- What are the most important factors in making a digital library user-friendly? How can they be carried out?
- Morville took the accepted trio of important factors (context, content and users) and blew them up to be more specific. In their role as important factors, the original three are the basics that you see across all of the articles that we read. They’re basic, but they’re hard to nail down. “Users” could mean anything, we all know that if we’re working on a public-facing interface that it should work for the users, but that’s a difficult concept to measure. Morville’s honeycomb idea makes those factors more accessible and tangible. His important factors – useful, usable, findable, credible, valuable, desirable, and accessible are all based off of the original three but allow libraries to hone in on what’s important for their library and it also makes defining metrics for a “better UI” easier. Rather than “are users more satisfied”, libraries could ask, “are users finding the information that they set out to find?”. As with all software roll outs, there are some steps that should be undertaken in order to make sure that you’ve covered all of the bases. First, unit and integrated testing (does the functionality work, does it work from multiple access points, does it work within specific workflows), then user testing (have users come in and use the new interface with test scripts and with blind testing or open the new site to a select few for use as a beta product). Each of the steps should have pre-live metrics to be compared with post-live metrics that cover the factor that you’re most wanting to improve upon.
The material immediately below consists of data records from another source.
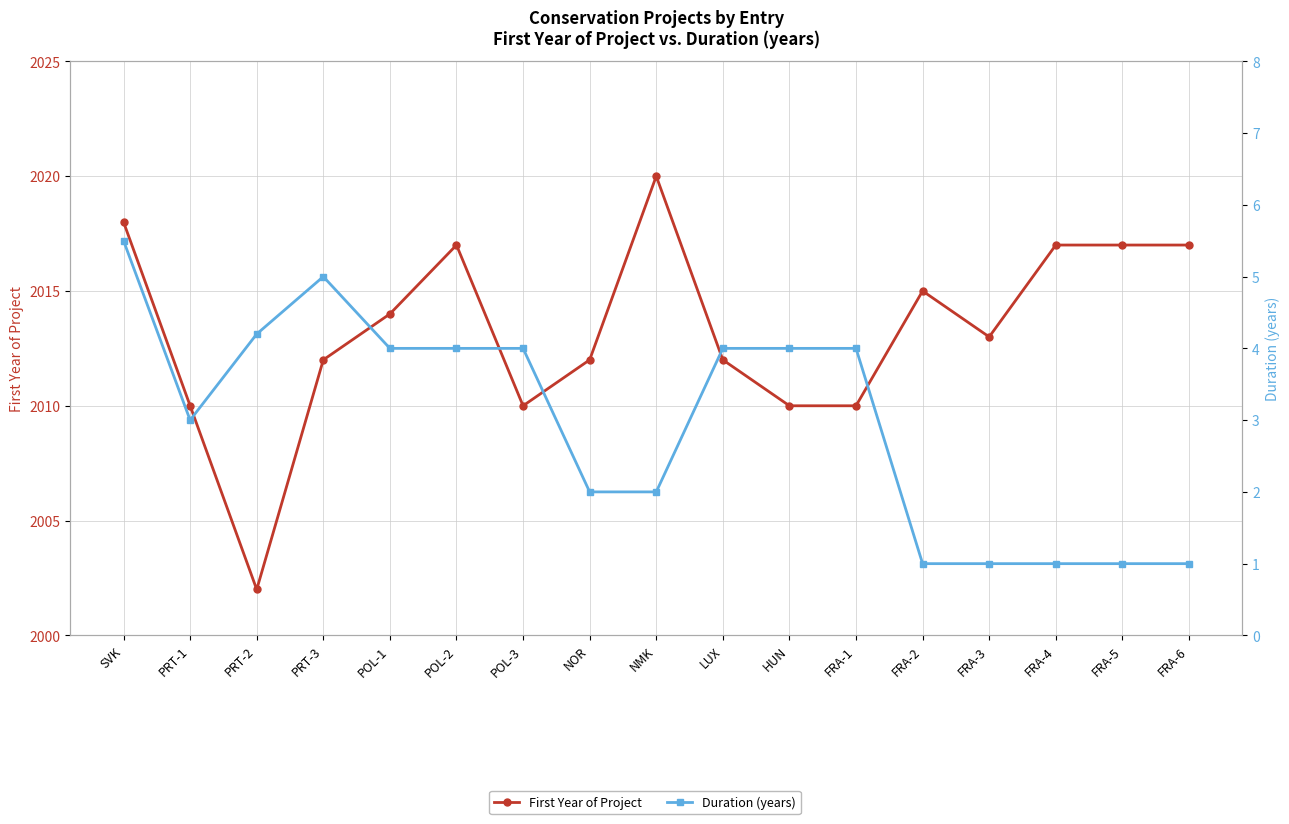

What are all the series names shown in the legend?

First Year of Project, Duration (years)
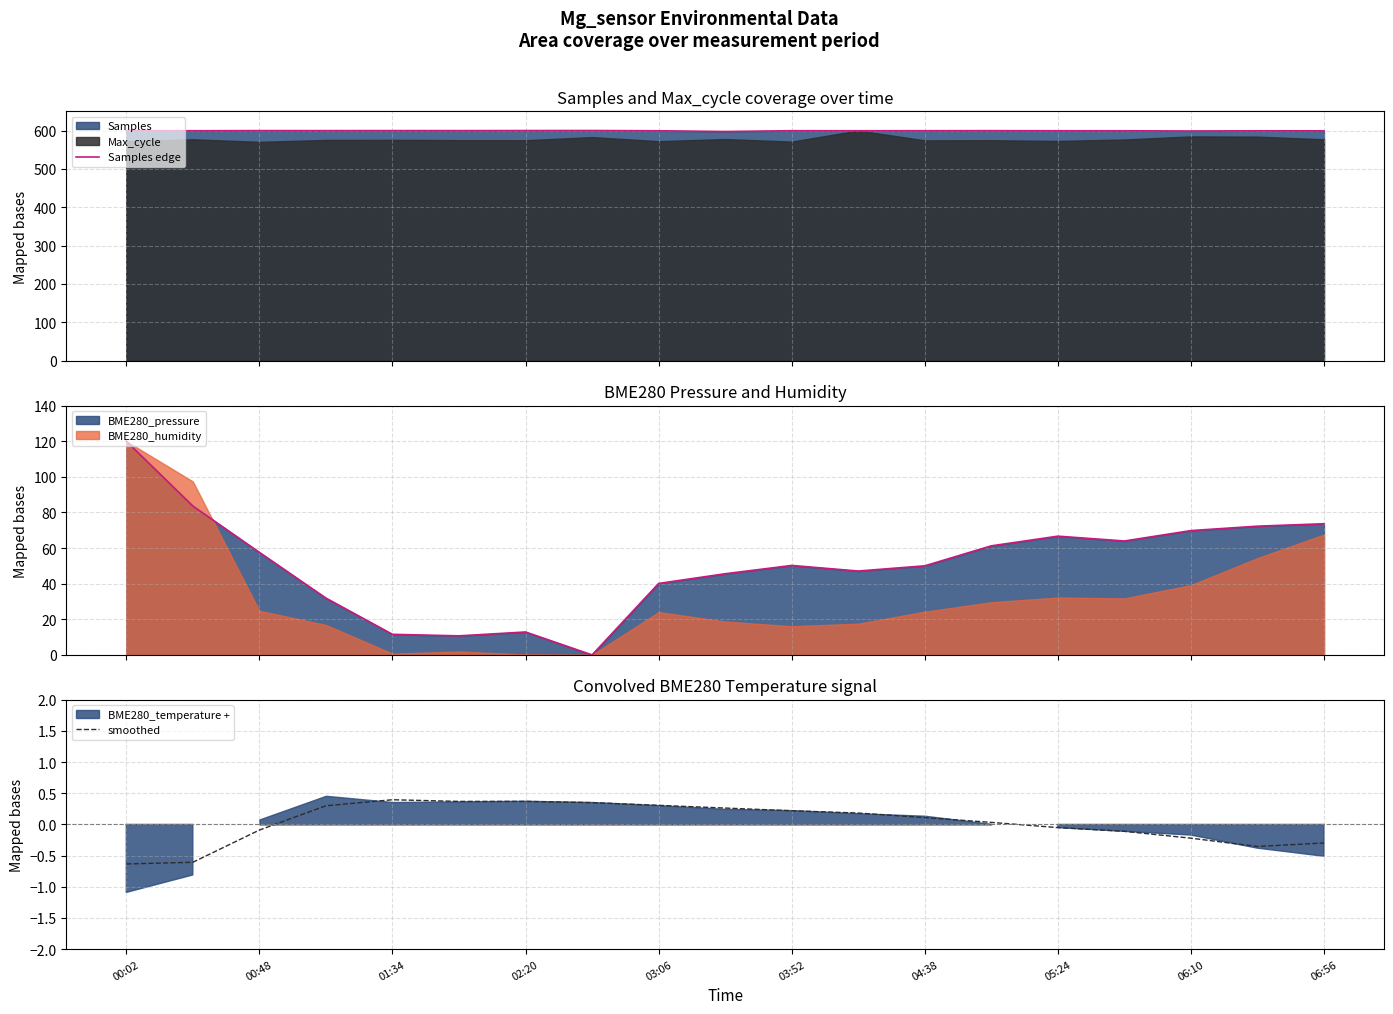

True or false: smoothed has a value of 0.6 at 02:20.

False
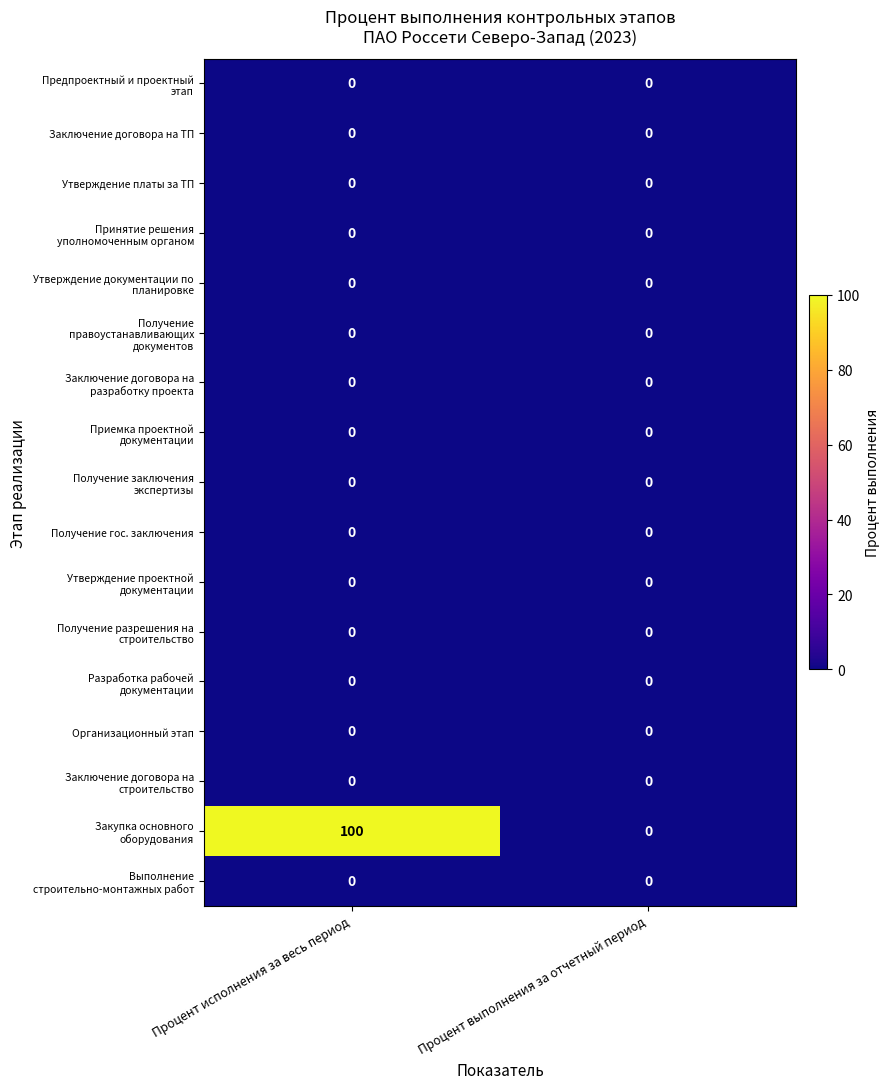

Count the number of categories in the chart.

2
- What about librarians? What role do they play in a digital library’s usability and in the overall user experience?
- Constant vigilance. That’s an overstatement, but being aware of comments from patrons and ensuring that there is a way to track feedback is a vital step in delivering and continuing to deliver a quality product. Many people get attached to their status quo and start to ignore criticisms or learn to live with bugs because “that’s how the system has always worked”. By having and monitoring a feedback channel, librarians can ensure that users are getting what they need from a UI. Librarians also know their patrons well, and can help with the testing. Sometimes a UI makes sense to the person that’s putting it together, but not so much to the end-users. We should always speak up if we don’t think something will work. Finally, as end-users themselves, librarians should be very involved in the testing process. As librarians, we should know our patrons and we may think of workflows that designers don’t always thing to test. It’s also an excellent way to brush up on the UI before it goes live.
- Are there any examples of digital libraries / collections you have come across that meet or do not meet the usability “ideal”?
- Yes! The Chazen museum UI used to be awful. It has since improved, but for a while was almost impossible to navigate. There was only one search box, but depending on the page you were on, it either searched the collection or it searched for information about the library itself. And if you attempted your search from the wrong page, there was a weird time limit that wouldn’t allow you to search from the correct page for 15 seconds!